Only one span of the listing below is wanted: the lines from the one with "right shoulder: (72, 263, 21)" through the one with "left ankle: (96, 336, -3)", reproduced exactly, both ends kept.
◆ ◆ ◆ ◆ ◆ ◆ ◆
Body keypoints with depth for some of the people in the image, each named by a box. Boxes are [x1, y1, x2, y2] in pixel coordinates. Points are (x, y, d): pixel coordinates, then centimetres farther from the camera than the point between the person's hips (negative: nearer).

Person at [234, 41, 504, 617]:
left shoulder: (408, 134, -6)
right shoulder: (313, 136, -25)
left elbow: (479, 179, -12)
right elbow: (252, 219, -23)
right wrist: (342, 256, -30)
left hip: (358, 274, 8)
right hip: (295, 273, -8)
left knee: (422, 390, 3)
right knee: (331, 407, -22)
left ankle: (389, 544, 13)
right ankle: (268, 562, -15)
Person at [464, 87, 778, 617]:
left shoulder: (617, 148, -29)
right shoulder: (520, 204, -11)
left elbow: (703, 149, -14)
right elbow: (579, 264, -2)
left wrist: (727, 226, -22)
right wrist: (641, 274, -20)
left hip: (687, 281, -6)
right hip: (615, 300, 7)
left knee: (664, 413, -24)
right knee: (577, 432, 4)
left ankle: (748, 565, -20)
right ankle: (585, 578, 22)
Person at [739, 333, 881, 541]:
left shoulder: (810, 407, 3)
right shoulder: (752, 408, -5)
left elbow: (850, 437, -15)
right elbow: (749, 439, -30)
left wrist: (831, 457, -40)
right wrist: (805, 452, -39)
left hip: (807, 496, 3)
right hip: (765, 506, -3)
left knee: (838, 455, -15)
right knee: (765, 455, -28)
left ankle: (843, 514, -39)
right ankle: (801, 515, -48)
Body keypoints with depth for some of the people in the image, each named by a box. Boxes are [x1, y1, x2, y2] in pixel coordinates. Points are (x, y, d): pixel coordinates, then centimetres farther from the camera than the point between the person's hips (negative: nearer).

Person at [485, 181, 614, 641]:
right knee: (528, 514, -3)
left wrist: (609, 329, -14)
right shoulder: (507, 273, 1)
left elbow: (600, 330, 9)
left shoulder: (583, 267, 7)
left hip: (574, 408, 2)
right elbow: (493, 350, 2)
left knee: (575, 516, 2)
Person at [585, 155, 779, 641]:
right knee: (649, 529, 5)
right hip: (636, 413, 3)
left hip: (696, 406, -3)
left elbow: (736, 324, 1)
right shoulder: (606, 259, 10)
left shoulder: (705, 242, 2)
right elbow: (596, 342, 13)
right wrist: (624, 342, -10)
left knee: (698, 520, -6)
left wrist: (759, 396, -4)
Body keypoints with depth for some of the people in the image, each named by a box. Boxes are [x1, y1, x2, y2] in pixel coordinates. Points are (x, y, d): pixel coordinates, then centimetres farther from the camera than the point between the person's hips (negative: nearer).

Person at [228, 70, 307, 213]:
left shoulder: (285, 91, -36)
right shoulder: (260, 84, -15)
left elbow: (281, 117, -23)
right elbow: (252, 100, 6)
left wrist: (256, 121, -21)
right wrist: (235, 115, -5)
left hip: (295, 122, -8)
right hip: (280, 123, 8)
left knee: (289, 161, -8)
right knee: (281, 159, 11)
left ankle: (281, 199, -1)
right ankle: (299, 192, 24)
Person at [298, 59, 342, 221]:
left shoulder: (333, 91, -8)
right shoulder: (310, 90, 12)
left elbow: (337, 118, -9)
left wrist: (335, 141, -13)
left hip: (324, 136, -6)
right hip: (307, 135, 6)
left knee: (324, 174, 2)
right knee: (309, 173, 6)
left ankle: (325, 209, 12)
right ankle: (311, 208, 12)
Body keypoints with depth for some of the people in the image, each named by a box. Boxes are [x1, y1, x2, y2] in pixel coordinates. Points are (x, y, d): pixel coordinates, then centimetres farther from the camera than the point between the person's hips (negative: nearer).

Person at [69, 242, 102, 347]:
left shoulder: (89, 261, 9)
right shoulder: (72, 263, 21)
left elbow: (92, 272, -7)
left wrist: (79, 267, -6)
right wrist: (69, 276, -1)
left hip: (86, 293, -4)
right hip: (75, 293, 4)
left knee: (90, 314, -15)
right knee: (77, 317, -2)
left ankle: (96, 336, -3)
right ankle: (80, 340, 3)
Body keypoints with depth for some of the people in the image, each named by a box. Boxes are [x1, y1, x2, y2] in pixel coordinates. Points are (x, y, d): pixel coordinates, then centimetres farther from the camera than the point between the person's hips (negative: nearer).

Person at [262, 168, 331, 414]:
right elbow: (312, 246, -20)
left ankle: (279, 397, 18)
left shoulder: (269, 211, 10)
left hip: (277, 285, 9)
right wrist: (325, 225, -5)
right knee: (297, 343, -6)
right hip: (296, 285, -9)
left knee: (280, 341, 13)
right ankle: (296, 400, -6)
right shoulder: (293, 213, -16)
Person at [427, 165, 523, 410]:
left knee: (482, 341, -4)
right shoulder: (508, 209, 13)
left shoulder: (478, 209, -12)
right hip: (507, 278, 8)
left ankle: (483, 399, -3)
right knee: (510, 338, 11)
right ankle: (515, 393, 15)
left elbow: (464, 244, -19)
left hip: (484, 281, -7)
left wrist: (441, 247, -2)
◆ ◆ ◆ ◆ ◆ ◆ ◆
= COMPLETED EXERCISE =
right shoulder: (72, 263, 21)
left elbow: (92, 272, -7)
left wrist: (79, 267, -6)
right wrist: (69, 276, -1)
left hip: (86, 293, -4)
right hip: (75, 293, 4)
left knee: (90, 314, -15)
right knee: (77, 317, -2)
left ankle: (96, 336, -3)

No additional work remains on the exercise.